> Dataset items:
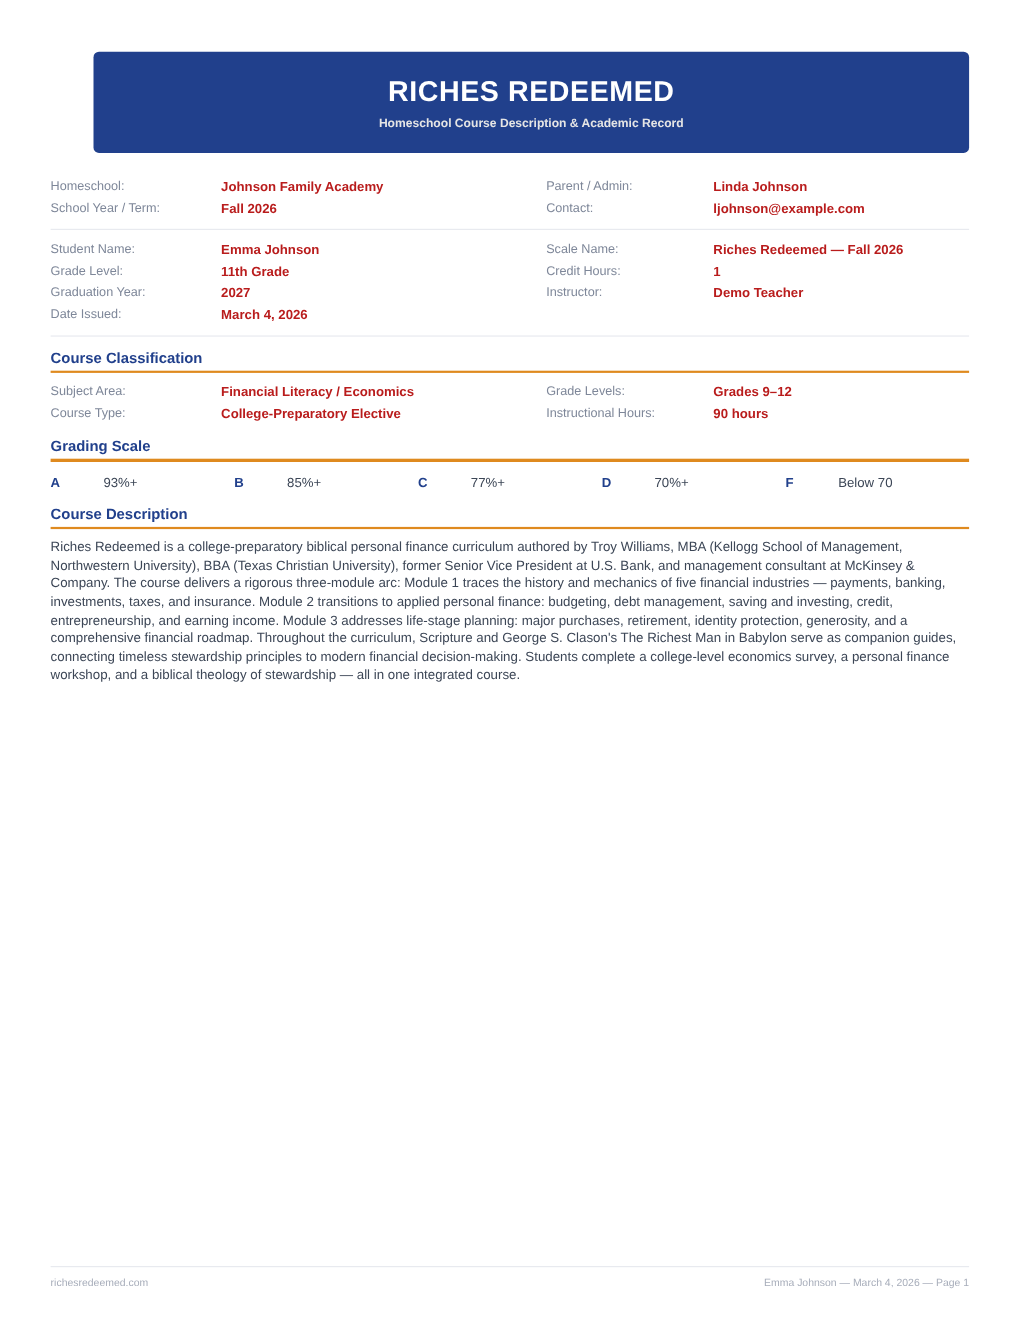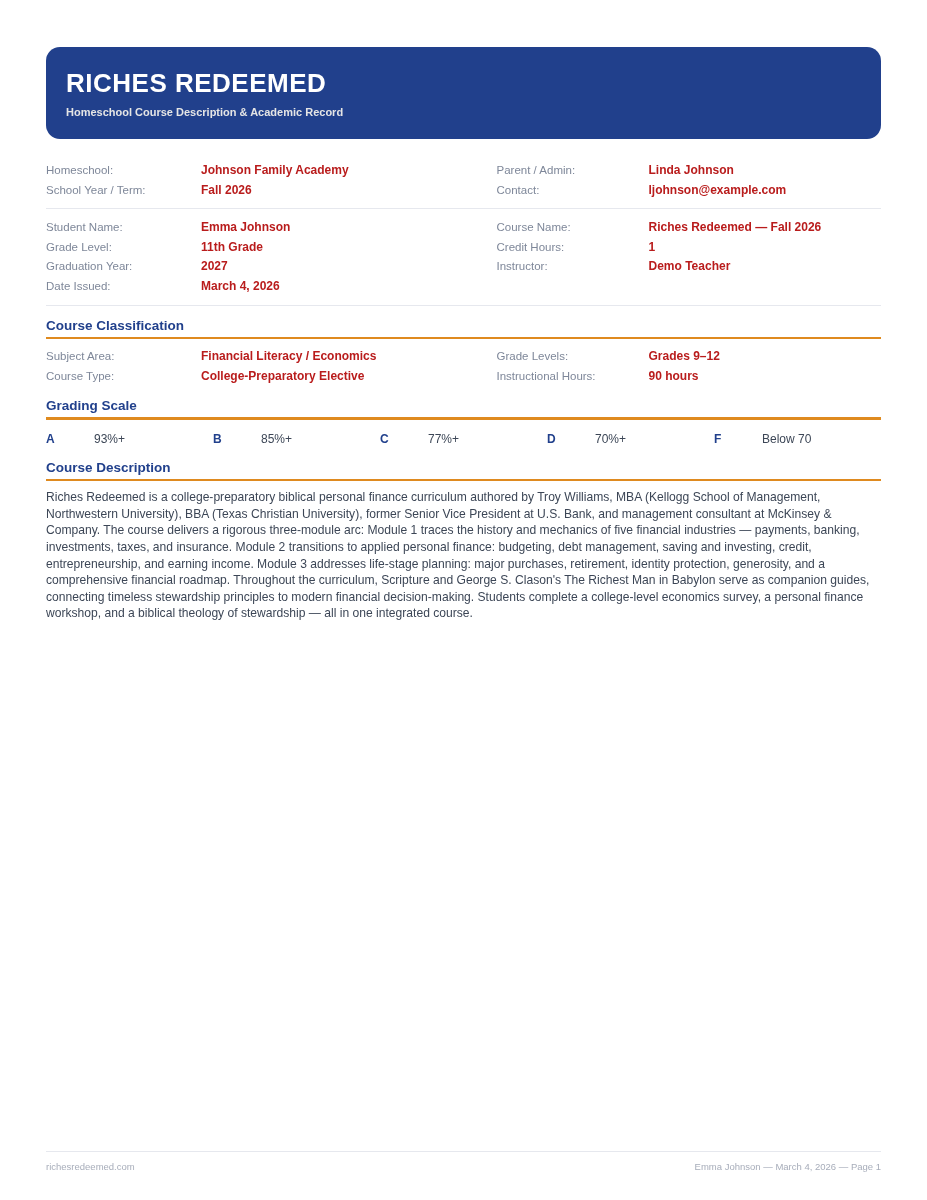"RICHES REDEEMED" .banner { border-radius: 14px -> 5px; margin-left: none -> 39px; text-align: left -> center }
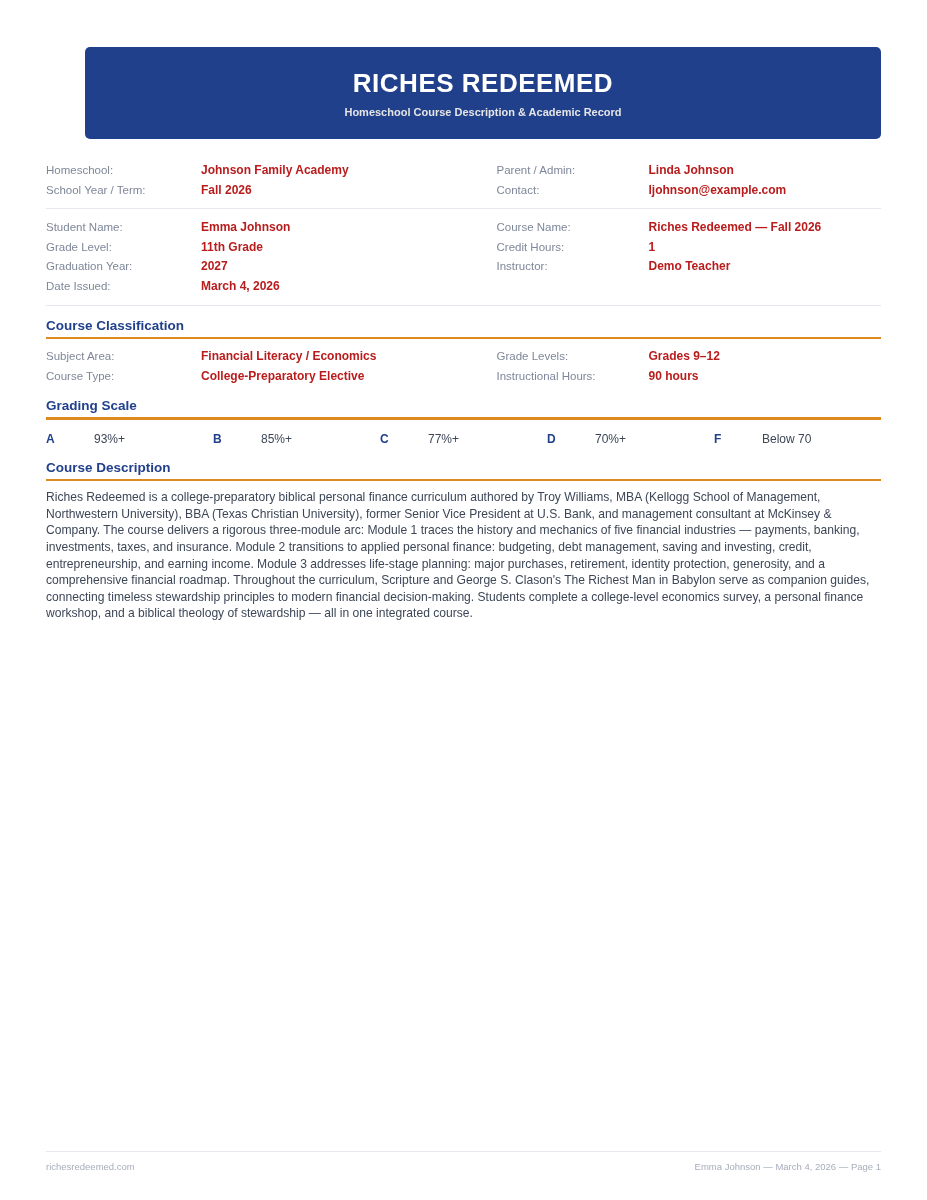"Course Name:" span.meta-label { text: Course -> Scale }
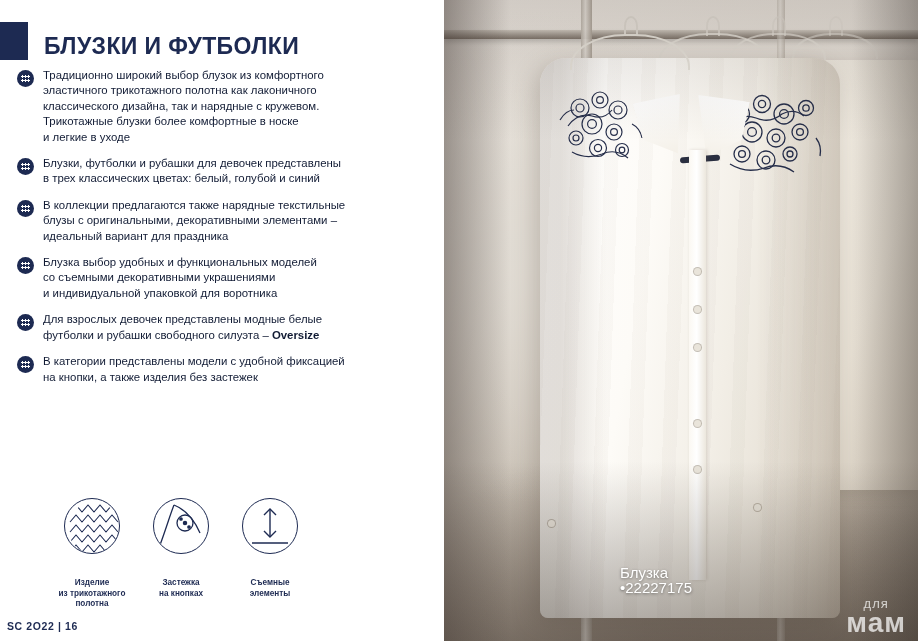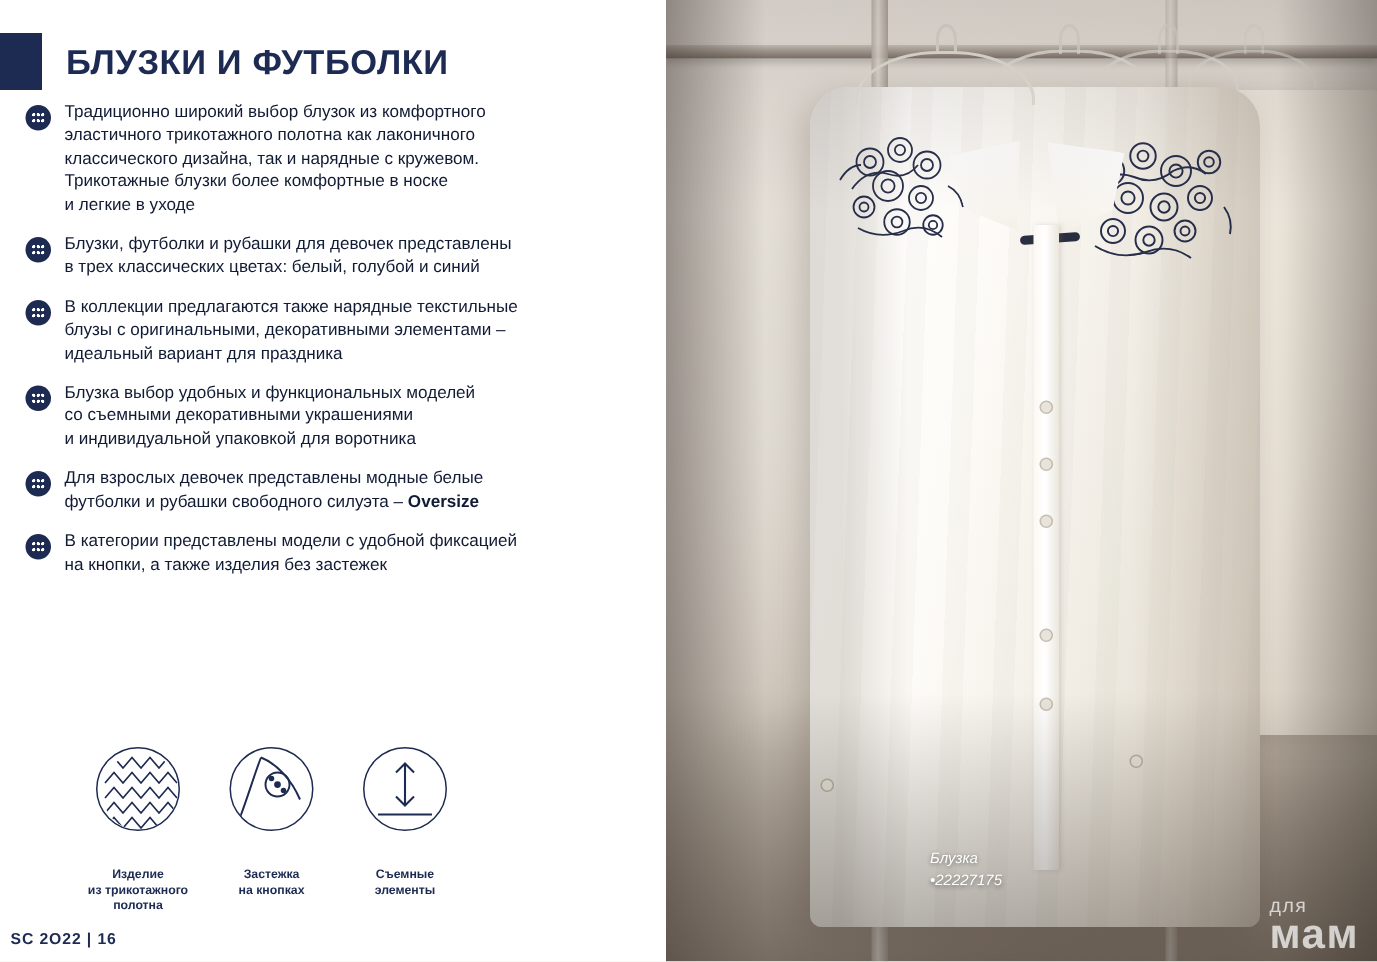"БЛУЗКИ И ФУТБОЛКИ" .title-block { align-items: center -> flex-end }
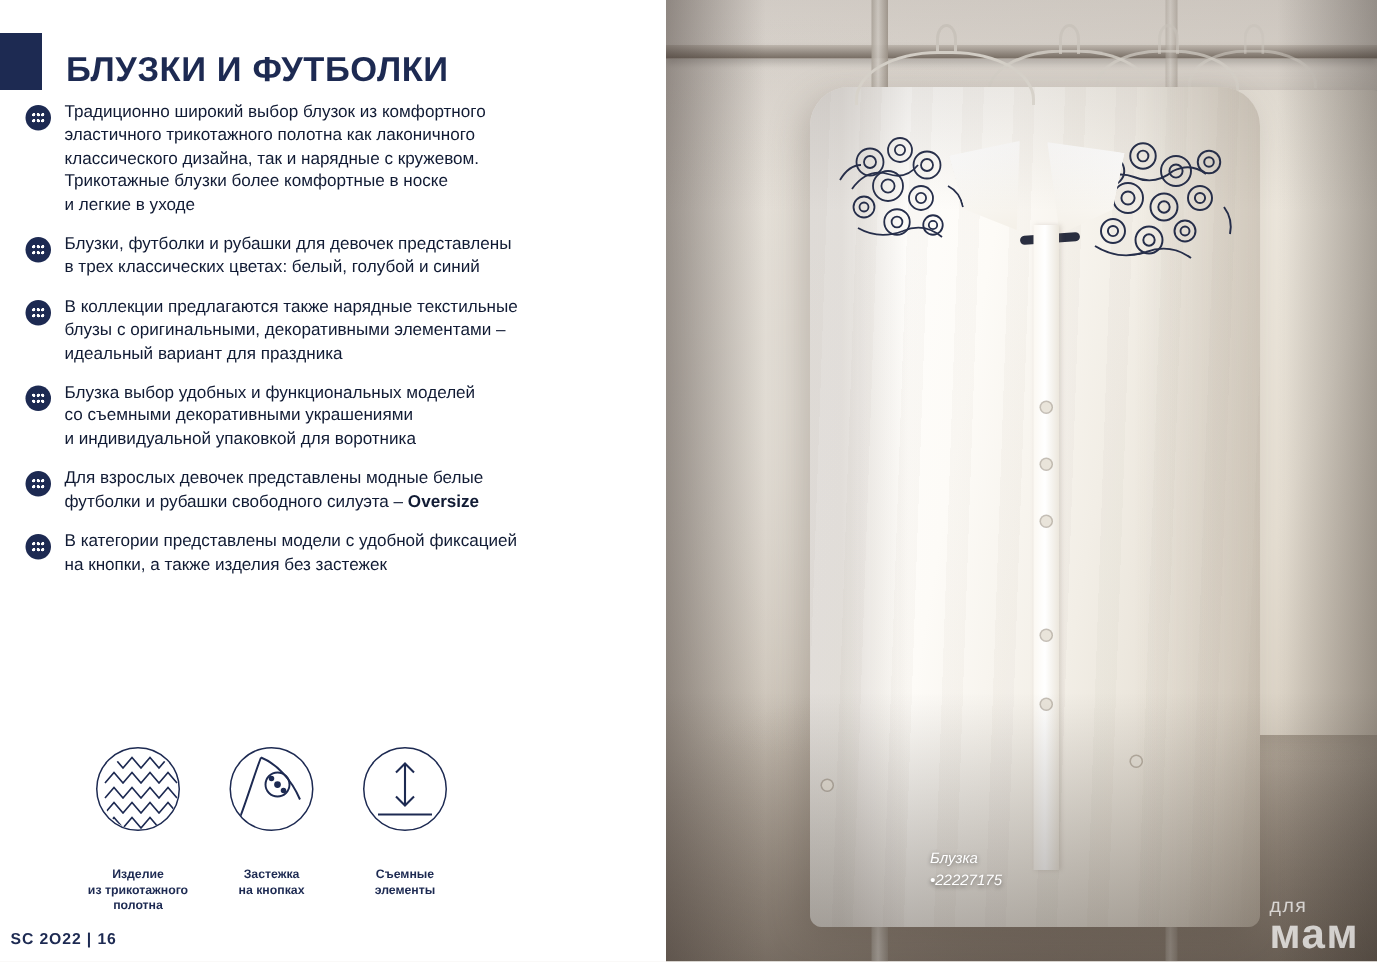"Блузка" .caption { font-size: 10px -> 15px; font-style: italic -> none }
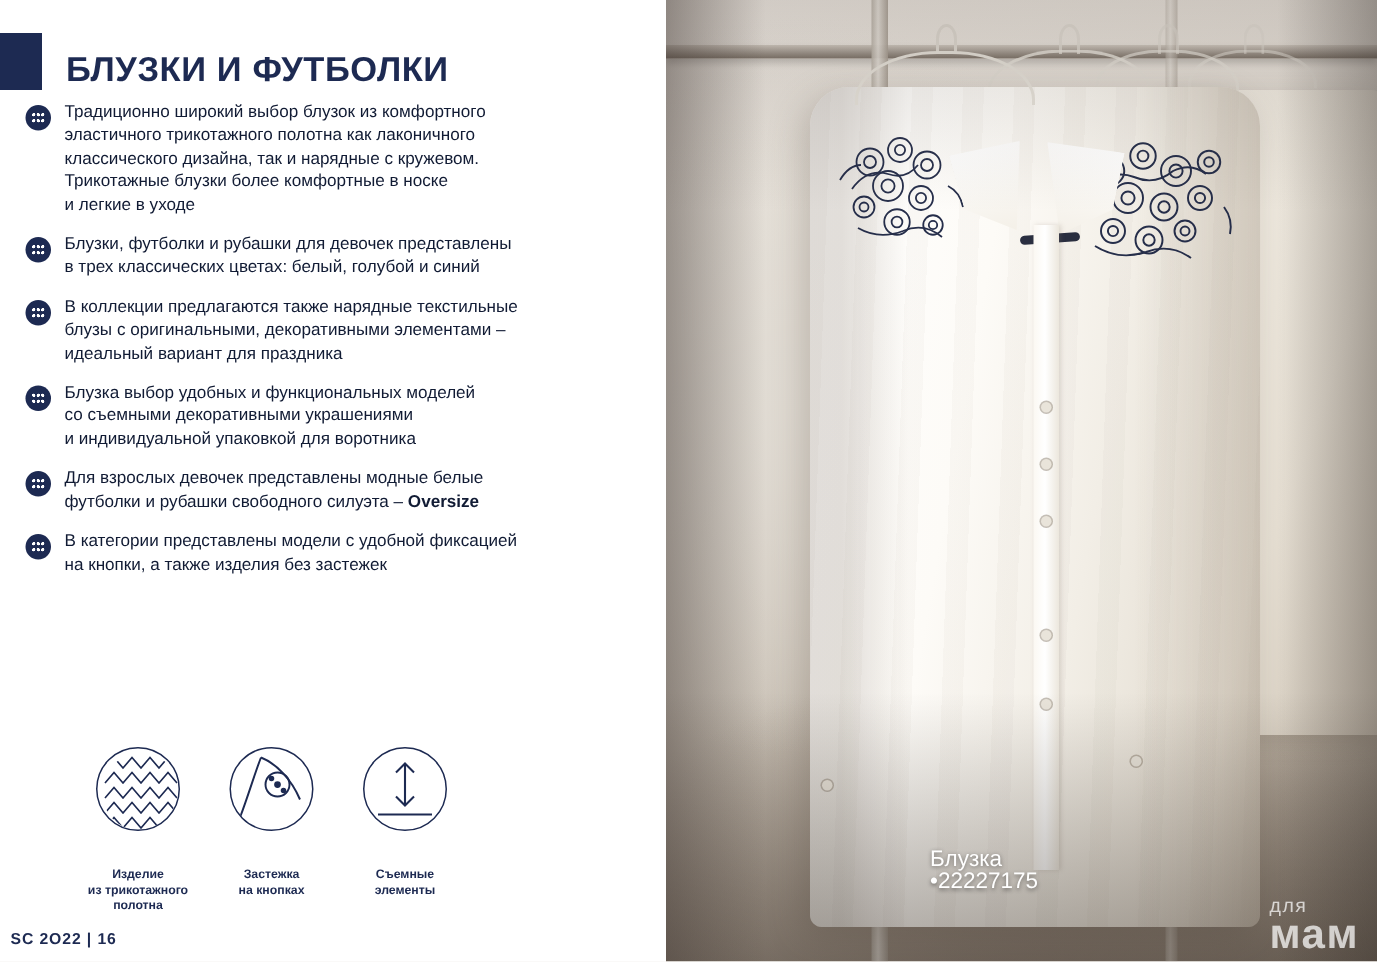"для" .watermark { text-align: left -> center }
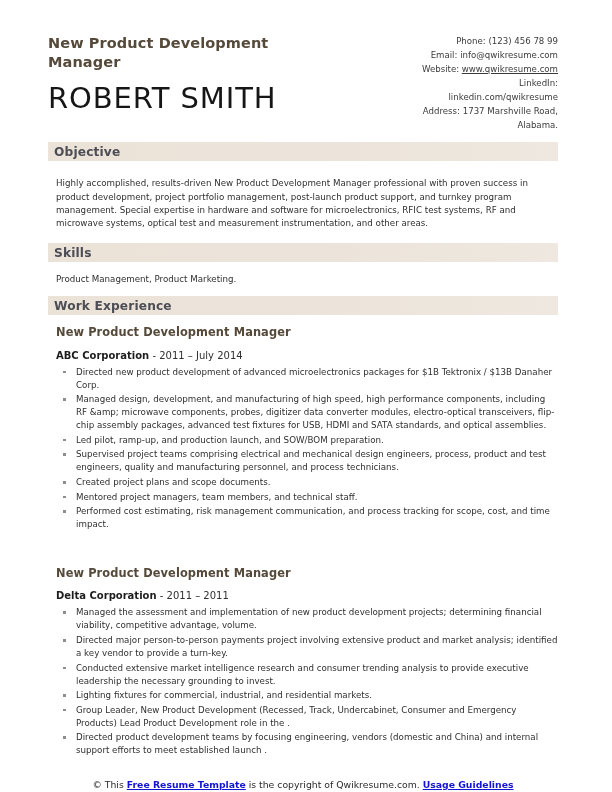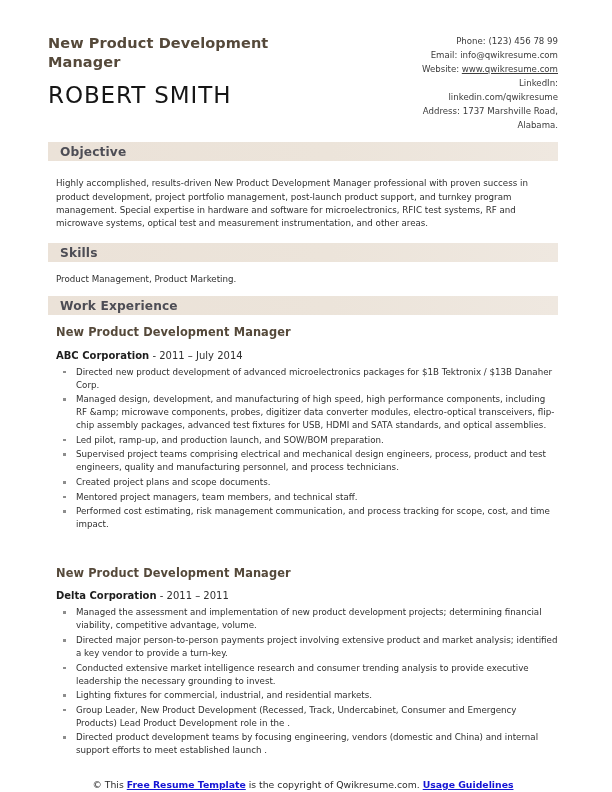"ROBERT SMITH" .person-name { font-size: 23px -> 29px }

> EXERCISE REQUIREMENTS:
Exclude the pictures and transcribe all of the entries exactly.

> SOLVED EXERCISE:
"RICHES REDEEMED" .banner { border-radius: 14px -> 5px; margin-left: none -> 39px; text-align: left -> center }
"Course Name:" span.meta-label { text: Course -> Scale }
"БЛУЗКИ И ФУТБОЛКИ" .title-block { align-items: center -> flex-end }
"Блузка" .caption { font-size: 10px -> 15px; font-style: italic -> none }
"для" .watermark { text-align: left -> center }
"ROBERT SMITH" .person-name { font-size: 23px -> 29px }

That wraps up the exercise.